Confiant dans mon réseau Facebook, un lecteur du blog me conseille un spectacle de danse au Festival Off d’Avignon. Cette discipline artistique peine cette année à se rendre lisible, payant probablement le prix fort de la crise économique et d’une recherche de rentabilité à court terme.
Le Collectif Zone libre, emmené par Cathy Testa et Marc Thiriet, est là, bien présent. Trois solos pour trois danseuses époustouflantes, accompagnées en direct par le musicien Guillaume Feyler. Comment ne pas déceler dans ces choix, une prise de risque, une ambition, au cœur d’un festival de théâtre ?

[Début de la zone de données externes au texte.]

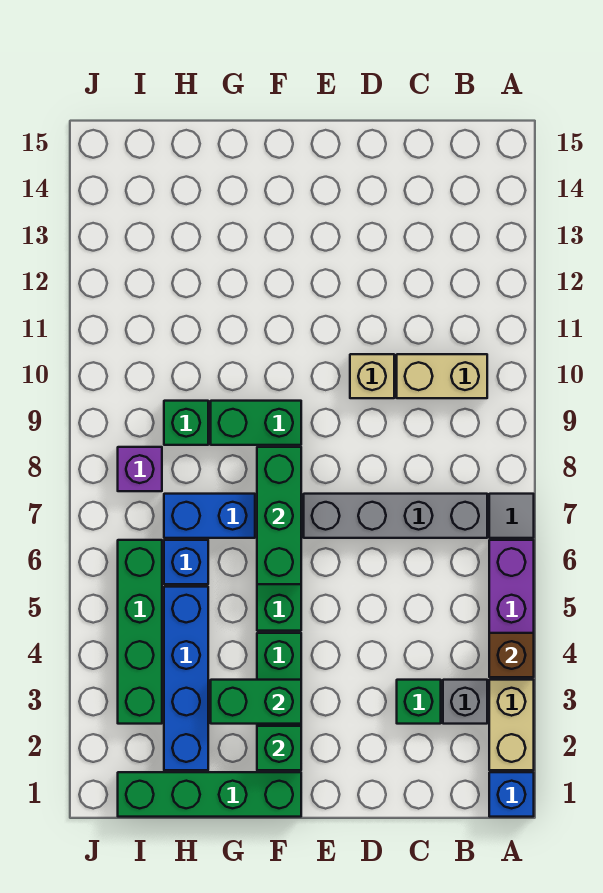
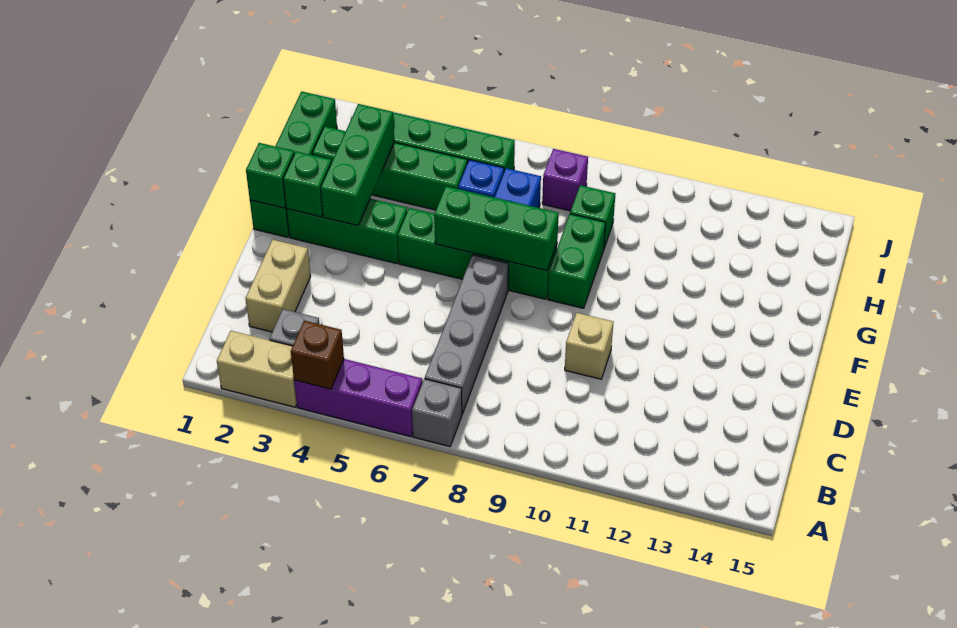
blue 1x1 brick [489,772,534,817] -> none
grey 1x1 tile [489,494,534,538] -> grey 1x1 brick [412,379,462,447]
tan 1x2 brick [397,354,487,398] -> tan 1x2 brick moved to [245,240,311,332]
green 1x1 brick [397,680,441,724] -> green 1x1 brick moved to [246,143,294,208]
green 1x2 brick [211,680,301,724] -> green 1x3 brick [321,104,394,226]
blue 1x4 brick [164,587,208,770] -> green 1x4 brick [312,126,467,210]

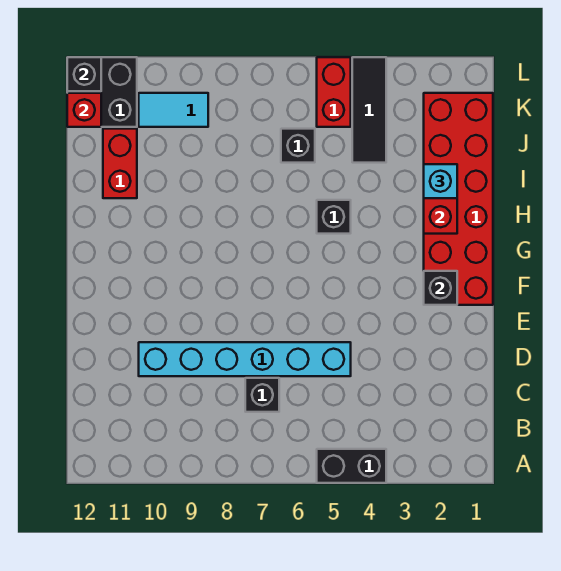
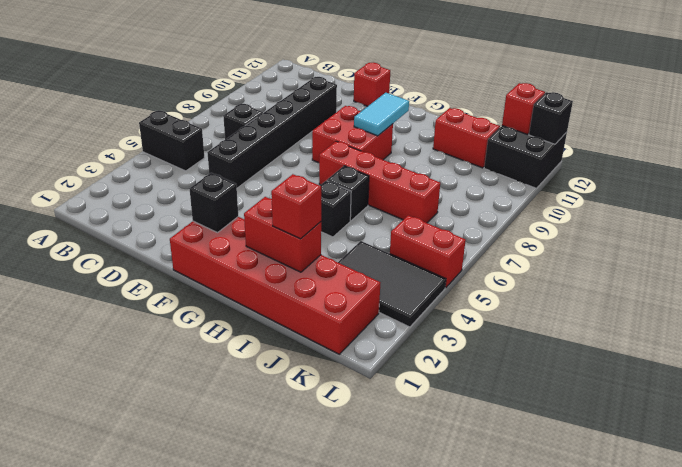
black 1x2 brick [317,449,386,483] -> black 1x2 brick turned to [139,110,205,171]
cyan 1x6 brick [139,342,351,376] -> black 1x6 brick [207,77,337,188]
none -> red 1x1 brick [354,63,390,106]
none -> red 2x2 brick [312,106,393,163]
none -> red 1x4 brick [319,141,440,223]
cyan 1x1 brick [424,164,457,198] -> red 1x1 brick [271,174,321,239]
black 1x3 tile [352,57,386,163] -> black 2x3 tile [338,241,446,327]
black 1x1 brick [281,129,315,163] -> black 1x1 brick moved to [327,166,369,221]
cyan 1x2 tile [139,93,208,127] -> cyan 1x2 tile moved to [354,93,409,136]

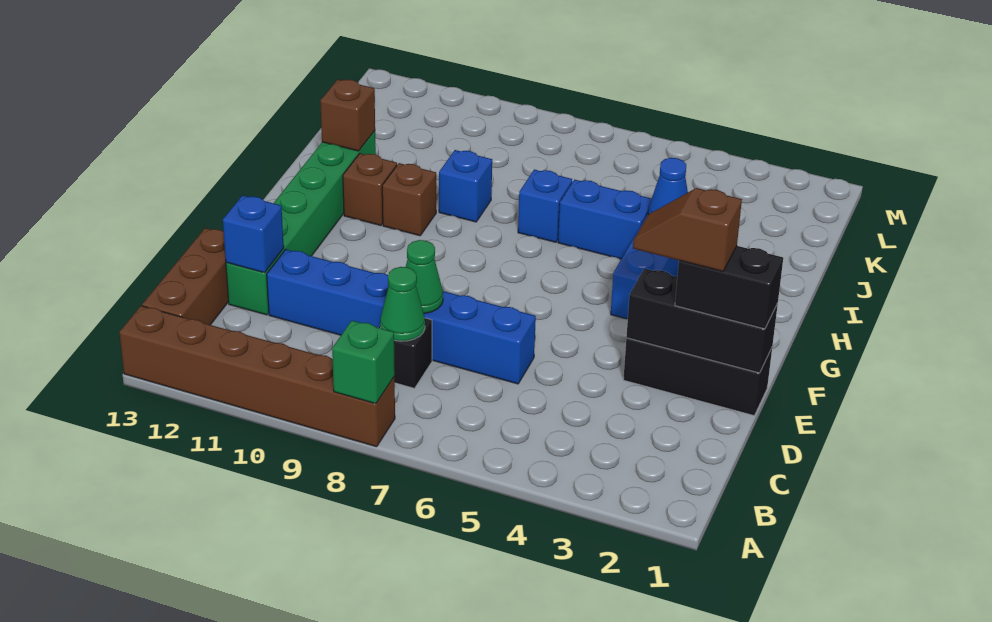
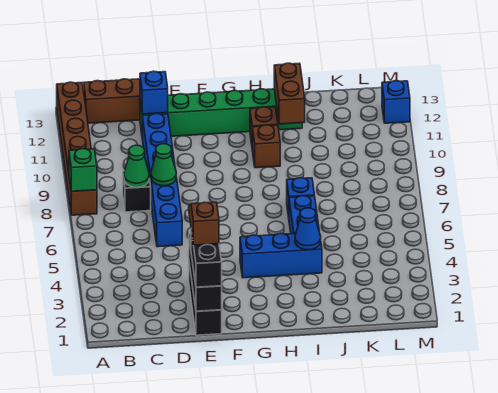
blue 1x1 brick [439,150,492,222] -> blue 1x1 brick moved to [382,81,410,123]
brown 1x1 brick [320,79,375,151] -> brown 1x2 brick [274,63,305,124]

Il est 22h25 et je suis fatigué par une journée marathon. Une heure plus tard, ce collectif m’a donné l’énergie que procure un voyage de long cours, où des territoires se révèlent, se nourrissent les uns des autres, sans m’épuiser par une concurrence inutile, mais en privilégiant la confiance envers le spectateur, seul capable de créer ses chemins de traverse. Car du chemin, il y a…
Lorsque s’avance Cathy Testa, la lumière projette sur toute sa peau les vitraux d’une cathédrale. Cette rencontre entre une quête absolue de sens et mon imaginaire florissant me propulse dans ses plis, métamorphosés en vallée des merveilles. Le corps phare guide la création lumière tandis que la musique dévale les pentes d’un dos – nef, à moins qu’elle n’émerge de cryptes à secrets. Captivant.
Lorsque s’avance Flavie Hennion, du dehors se fait entendre le feu d’artifice du 14 juillet. Femme centaure, ses mains sont sabots; sa chevelure crinière cache son visage. On la croirait au centre d’un bombardement, sous les feux d’un pouvoir oppressant. Elle chemine, pas à pas, peu à peu, douleur après douleur…Du haut vers le bas…du bas vers l’horizon. Les membres du corps se désarticulent pour accompagner la métamorphose qui s’opère entre enfermement et libération, démarche forcée et désir de danse. À certains moments, j’y vois la danseuse classique se délestant peu à peu de ses pointes pour explorer tout ce qu’un corps peut véhiculer de sens. Elle parcourt le plateau et je la suis, car mon regard est sa force, sa beauté mon désir d’en découdre avec mon épuisement. Tandis qu’elle finit par se relever, cette femme oiseau est toujours en danger: les bombardements sont certes terminés, mais d’autres balles pourraient l’atteindre. De la part de ceux pour qui l’art de la métamorphose est un blasphème. Époustouflant.
Lorsque s’avance Lucie Blain, sa posture m’évoque la petite poupée qui tourne sur elle-même…un jouet dont raffolait ma sœur. Ce soir, elle nous est offerte. Elle est cadeau. Mais peu à peu, elle nous échappe. Ses gestes s’appuient sur la lumière pour explorer l’espace et le sculpter pour que vienne s’articuler à cette dynamique rotative, un mouvement moins linéaire, plus harmonieux. À la mécanique se substitue la fluidité, de celle que procure l’altérité, symbolisée par une musique complexe et accueillante…La lumière est une matière. Elle surgit des coulisses, traverse le corps et ouvre un cheminement sur le sol…
Un chemin que seule la danse peut offrir quand elle relit la pensée et le corps. Sidérant.
Pascal Bély – Le Tadorne
«Le secret de la petite chambre » par le collectif Zone Libre. Au Théâtre de l’Oulle jusqu’au 28 juillet à 22h20 dans le cadre du Festival Off d’Avignon.